> FRAGMENTO DEL TEXTO
--------

# Notebook IBM Thinkpad T40 Pierde el Video



## Francisco Espinoza (May 9, 2011)

Quisiera me orientaran en relaciòn con esta potàtil, la cual al encender o a veces ligeramente despues de encendida; pierde todo video y aùn cuando la pantalla queda iluminada, esta presenta varias rayas de 1 a 2 centimetros de grosor a lo ancho de la misma. La desarmè, limpiè los dos juegos de memoria RAM, le cambiè baterìa del Backup que media muy bajo pero sin èxito alguno. En oportunidades me ha dado tiempo de hacer un reset, formatear e instalar los programas que vienen de fàbrica a travès del programa Rescue and Recovery el cual viene incluido pero tampoco ha sido suficiente. Otro detalle a saber; es que una vez cuando falla, funciona para bajar y subir contraste y hasta la luz de noche...Gracias de antemano por su respuesta.

--------

> CONSIGNA
Responde estas preguntas sobre la consulta de la portátil:
1. ¿Qué modelo de portátil se menciona en el título?
2. ¿Qué grosor tienen las rayas que aparecen en la pantalla?
3. ¿Con qué programa incluido se instalaron los programas de fábrica?

> FILAS EXTRAÍDAS
--------

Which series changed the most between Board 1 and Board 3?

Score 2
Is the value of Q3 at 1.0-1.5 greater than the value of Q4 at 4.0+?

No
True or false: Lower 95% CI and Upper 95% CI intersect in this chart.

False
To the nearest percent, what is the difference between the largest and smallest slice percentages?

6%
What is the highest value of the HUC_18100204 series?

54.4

--------

> RESPUESTA
1. IBM Thinkpad T40.
2. De 1 a 2 centímetros.
3. Rescue and Recovery.